**TASK INSTRUCTIONS**.
Filter the entries down to the lines containing "this", and copy those lines.
DATA RECORDS: Begin
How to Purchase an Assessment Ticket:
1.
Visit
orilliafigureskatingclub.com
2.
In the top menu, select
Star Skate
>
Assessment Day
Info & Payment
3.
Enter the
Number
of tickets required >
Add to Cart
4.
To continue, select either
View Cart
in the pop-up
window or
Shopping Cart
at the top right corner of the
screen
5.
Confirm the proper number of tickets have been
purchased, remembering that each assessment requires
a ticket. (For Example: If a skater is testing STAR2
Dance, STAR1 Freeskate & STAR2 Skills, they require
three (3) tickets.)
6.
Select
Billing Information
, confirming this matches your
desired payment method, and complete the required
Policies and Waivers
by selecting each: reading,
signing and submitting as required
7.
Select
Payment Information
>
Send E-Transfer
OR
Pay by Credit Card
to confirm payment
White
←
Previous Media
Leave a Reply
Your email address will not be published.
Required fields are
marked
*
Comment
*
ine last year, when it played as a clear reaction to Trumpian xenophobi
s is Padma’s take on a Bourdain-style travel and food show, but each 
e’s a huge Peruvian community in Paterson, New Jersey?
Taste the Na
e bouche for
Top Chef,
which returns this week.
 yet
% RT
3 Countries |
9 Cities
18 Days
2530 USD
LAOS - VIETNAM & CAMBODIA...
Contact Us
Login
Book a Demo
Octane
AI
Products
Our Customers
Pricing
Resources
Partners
DATA RECORDS: End
**ANSWER SPACE**.
, confirming this matches your
which returns this week.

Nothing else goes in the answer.